When A specific burnout hits, the version of me I’ve tried to keep hidden becomes the version people see. The dark side, the bitterness, the self-pity, the sharpness of my words, escape.
It isn’t who I am, but it’s what exhaustion distils me into. All the quiet work of editing myself, smoothing the edges, softening my voice, is gone. What comes out is beyond raw and unfiltered, even I don’t like what I’m.
I know how it looks. Detached. Self-centred. Lazy. Arrogant. Like I think I’m too clever to care, or too broken to try. People see covert narcissism, intelligence with no ambition, “poor me” on repeat. Like a distorted mirror.

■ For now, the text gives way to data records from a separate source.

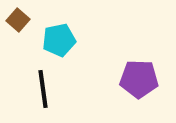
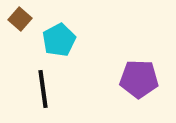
brown square: moved 2 px right, 1 px up
cyan pentagon: rotated 16 degrees counterclockwise
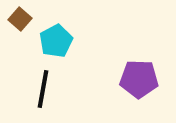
cyan pentagon: moved 3 px left, 1 px down
black line: rotated 18 degrees clockwise
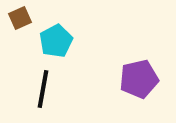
brown square: moved 1 px up; rotated 25 degrees clockwise
purple pentagon: rotated 15 degrees counterclockwise
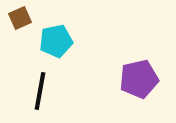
cyan pentagon: rotated 16 degrees clockwise
black line: moved 3 px left, 2 px down
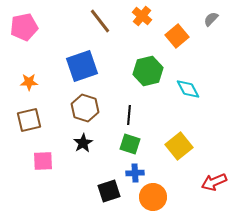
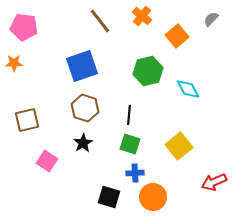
pink pentagon: rotated 20 degrees clockwise
orange star: moved 15 px left, 19 px up
brown square: moved 2 px left
pink square: moved 4 px right; rotated 35 degrees clockwise
black square: moved 6 px down; rotated 35 degrees clockwise
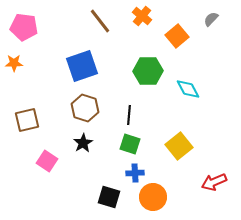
green hexagon: rotated 12 degrees clockwise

But what they’re really seeing is collapse. They’re seeing the wreckage of carrying a mask for too long, with a smile that smiles even with pain. They’re seeing the fracture between what I feel and what I can show. They’re seeing me without the survival strategies, not because I’ve chosen to drop them, but because I’ve run out of strength to keep them up. So the distorted image is all that remains.

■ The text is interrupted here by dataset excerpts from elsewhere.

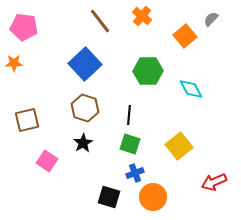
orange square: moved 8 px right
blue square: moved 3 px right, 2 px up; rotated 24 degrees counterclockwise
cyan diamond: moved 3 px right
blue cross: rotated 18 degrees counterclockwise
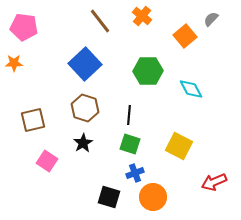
brown square: moved 6 px right
yellow square: rotated 24 degrees counterclockwise
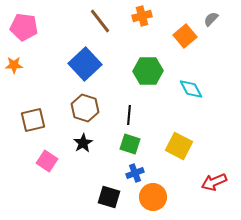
orange cross: rotated 36 degrees clockwise
orange star: moved 2 px down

This is the cruel paradox: when I need connection most, I look least deserving of it. The world sees the shadow, not the woman inside it. They turn away, and I am left with the echo of wings, the fragments of myself, and the unbearable aloneness that no one can resolve.
But storms are not forever. Even the Morrígan, after the shriek and the ruin, becomes the goddess of renewal. There must be a story, beyond the everyday for, women like me!